‘Anecdotally,’ Everyone Wants To Buy The Dip

“Anecdotally, clients want to buy a pullback or deploy bullish expressions,” Nomura’s Charlie McElligott said Wednesday.

That’s the sophisticated version of retail investors buying the dip. When you have money, you’re buying “pullbacks” and “deploying” capital via various upside “expressions.” When you’re typing “1” into the “shares” box to increase your SPY holdings from 10 to 11 (“Well, it’s one louder, isn’t it?”) you’re “buying the dip.”

This is the beauty of the post-financial crisis monetary policy regime. Every market participant, from whales to minnows, is a BTD meme. Classical conditioning is classical conditioning. You might be “deploying” a few million or you might be spending your final $300 federal unemployment supplement. Either way, it’s Pavlov. It’s muscle memory. You buy dips and you sell rich vol. Because every, single time the bell rings, the food’s coming.

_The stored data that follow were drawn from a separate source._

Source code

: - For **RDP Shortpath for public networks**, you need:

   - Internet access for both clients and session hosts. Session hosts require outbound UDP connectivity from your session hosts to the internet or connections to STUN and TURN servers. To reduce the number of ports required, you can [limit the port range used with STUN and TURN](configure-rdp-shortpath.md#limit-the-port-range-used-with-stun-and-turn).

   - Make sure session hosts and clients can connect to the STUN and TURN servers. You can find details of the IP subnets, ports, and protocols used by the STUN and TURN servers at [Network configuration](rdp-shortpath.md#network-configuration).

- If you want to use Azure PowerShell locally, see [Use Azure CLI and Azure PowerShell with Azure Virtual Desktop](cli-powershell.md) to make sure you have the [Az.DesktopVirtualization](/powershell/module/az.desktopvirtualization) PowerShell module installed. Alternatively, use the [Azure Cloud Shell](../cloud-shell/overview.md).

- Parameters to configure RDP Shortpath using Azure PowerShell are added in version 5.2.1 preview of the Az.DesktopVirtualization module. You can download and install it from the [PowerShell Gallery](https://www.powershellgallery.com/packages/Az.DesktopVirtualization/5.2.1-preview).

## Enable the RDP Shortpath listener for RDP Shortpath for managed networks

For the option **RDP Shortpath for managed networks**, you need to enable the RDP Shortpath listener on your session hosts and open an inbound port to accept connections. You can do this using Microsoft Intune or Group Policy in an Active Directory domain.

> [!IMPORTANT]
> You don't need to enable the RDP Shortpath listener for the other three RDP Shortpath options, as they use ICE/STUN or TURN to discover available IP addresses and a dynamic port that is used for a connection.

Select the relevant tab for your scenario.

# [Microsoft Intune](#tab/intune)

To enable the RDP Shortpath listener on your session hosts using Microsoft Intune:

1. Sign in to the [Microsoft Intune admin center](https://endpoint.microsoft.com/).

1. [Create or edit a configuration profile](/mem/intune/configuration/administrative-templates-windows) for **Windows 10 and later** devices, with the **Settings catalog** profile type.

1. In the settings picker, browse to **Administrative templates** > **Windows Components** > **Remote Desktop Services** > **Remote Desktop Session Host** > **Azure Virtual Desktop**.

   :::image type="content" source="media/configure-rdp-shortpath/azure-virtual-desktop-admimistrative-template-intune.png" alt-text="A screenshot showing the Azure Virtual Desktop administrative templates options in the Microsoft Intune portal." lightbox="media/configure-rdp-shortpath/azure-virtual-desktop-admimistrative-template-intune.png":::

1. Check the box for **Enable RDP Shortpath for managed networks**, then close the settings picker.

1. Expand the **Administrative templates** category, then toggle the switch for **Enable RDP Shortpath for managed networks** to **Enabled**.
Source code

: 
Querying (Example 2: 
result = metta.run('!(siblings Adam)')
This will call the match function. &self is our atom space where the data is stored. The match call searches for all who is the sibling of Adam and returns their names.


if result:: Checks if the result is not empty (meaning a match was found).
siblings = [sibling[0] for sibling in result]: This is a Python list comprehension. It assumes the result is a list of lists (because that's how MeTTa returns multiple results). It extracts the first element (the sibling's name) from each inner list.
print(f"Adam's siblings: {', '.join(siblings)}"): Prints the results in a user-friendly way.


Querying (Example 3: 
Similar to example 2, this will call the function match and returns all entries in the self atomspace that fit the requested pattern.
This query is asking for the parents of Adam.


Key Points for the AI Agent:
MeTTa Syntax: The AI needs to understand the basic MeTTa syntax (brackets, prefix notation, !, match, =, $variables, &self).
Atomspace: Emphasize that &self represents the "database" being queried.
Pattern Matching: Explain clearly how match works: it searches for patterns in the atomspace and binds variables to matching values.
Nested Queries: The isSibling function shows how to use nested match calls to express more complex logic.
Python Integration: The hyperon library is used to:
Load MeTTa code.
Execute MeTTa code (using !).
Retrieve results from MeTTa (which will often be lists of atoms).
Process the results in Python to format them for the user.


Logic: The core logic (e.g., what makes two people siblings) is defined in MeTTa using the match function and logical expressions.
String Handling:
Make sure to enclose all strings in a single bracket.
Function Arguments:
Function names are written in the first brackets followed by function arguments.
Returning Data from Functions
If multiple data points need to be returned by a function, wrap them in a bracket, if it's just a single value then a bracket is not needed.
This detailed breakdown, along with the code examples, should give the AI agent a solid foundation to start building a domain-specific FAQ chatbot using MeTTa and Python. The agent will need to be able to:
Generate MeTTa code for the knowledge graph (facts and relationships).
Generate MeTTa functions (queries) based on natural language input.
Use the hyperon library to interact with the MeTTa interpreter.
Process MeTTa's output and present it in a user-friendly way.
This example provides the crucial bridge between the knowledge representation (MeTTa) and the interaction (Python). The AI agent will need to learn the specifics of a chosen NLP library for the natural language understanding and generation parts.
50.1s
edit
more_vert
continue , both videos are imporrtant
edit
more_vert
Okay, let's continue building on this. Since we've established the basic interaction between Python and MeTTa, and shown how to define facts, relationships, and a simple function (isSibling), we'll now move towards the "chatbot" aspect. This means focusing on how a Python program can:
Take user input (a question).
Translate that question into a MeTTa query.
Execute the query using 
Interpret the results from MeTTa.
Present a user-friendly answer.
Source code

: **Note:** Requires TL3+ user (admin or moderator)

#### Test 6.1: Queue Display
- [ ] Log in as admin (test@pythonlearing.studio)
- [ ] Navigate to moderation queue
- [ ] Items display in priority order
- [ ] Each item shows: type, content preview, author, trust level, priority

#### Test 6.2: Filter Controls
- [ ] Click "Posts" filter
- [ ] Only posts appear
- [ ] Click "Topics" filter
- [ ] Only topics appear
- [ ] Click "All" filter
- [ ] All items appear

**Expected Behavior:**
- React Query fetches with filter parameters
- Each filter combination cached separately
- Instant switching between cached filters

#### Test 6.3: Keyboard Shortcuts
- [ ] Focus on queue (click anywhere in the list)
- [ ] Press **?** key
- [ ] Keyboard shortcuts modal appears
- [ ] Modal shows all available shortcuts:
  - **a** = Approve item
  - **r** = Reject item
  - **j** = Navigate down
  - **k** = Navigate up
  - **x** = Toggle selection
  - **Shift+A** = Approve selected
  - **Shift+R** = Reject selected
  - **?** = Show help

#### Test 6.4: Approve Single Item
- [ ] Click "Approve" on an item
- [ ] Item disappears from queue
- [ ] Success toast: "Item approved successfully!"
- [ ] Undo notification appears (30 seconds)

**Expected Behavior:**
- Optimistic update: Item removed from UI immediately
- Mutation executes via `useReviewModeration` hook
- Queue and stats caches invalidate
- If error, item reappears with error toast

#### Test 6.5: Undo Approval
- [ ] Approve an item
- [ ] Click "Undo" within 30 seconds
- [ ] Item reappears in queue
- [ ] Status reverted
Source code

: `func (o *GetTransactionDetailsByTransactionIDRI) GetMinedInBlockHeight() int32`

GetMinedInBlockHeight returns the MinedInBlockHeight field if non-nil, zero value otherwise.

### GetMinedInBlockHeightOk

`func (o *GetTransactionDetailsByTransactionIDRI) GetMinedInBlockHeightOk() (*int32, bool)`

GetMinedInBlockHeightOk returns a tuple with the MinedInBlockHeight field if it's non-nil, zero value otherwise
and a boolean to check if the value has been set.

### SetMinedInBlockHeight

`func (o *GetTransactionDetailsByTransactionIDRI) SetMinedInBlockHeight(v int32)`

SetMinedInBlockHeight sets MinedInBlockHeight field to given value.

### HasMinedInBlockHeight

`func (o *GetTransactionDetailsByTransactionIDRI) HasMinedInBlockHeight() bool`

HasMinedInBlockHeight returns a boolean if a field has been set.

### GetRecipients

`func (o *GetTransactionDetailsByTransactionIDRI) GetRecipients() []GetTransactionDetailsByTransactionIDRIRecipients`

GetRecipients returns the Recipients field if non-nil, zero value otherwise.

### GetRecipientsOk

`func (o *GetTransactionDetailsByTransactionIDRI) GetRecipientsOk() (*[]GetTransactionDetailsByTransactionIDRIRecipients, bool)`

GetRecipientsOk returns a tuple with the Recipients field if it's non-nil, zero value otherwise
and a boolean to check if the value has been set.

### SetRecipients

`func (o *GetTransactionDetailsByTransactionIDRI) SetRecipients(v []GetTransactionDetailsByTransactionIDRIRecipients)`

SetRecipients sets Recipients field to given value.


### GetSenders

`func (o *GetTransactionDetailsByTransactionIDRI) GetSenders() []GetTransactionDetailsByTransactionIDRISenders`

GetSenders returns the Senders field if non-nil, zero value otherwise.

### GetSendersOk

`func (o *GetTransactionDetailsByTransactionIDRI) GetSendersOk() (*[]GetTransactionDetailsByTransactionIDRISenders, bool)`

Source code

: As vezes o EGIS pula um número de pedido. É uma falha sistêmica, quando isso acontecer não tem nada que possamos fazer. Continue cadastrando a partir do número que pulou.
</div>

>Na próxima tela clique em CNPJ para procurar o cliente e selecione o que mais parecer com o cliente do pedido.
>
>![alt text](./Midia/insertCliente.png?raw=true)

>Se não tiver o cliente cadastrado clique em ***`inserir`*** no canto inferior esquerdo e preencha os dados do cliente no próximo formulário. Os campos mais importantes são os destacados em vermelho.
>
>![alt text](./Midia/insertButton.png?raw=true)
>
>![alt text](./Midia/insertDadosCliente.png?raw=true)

Why should this time be any different? Well, the short answer is that the September FOMC looms on the horizon, and although there’s virtually no chance of a taper unveil, the dots could shift.

Uncertainty around the new SEP and dot plot could mean “the normally reflexive vol-selling into Op-Ex ‘gamma unclench / vol expansion’ windows experienced YTD could be” postponed, McElligott reiterated. Recall that it was reflexive vol-selling which saved equities last month just when it looked like a selloff was imminent.

For now, the “story in equities continues to be about taking down exposure” ahead of that assumed vol expansion and in front of buyback blackouts and the Fed, Charlie went on to say, noting that “32% of SPX / SPY Gamma and over 50% of QQQ / IWM Gamma [is] coming off,” opening the door to a wider distribution of outcomes — “free like a bird,” as he put it.

Meanwhile, we’ve flipped into negative gamma territory (figures below, from McElligott).

Nomura

Vol control is still something of a wild card, with exposure adds likely for the next couple of sessions (assuming no large swings), and the possibility of de-leveraging thereafter on a hypothetical big down day which, again, becomes more plausible as equities lose their “pin.”

Thankfully, CTAs are still a relatively safe distance from triggers, or at least on US benchmarks. Global equities are a bit of a different story, apparently.

All of this is, of course, set against a backdrop of what McElligott aptly described as “persistent demand for financial assets.”

There is, he wrote, “just an insatiable vacuum on any cheapening.”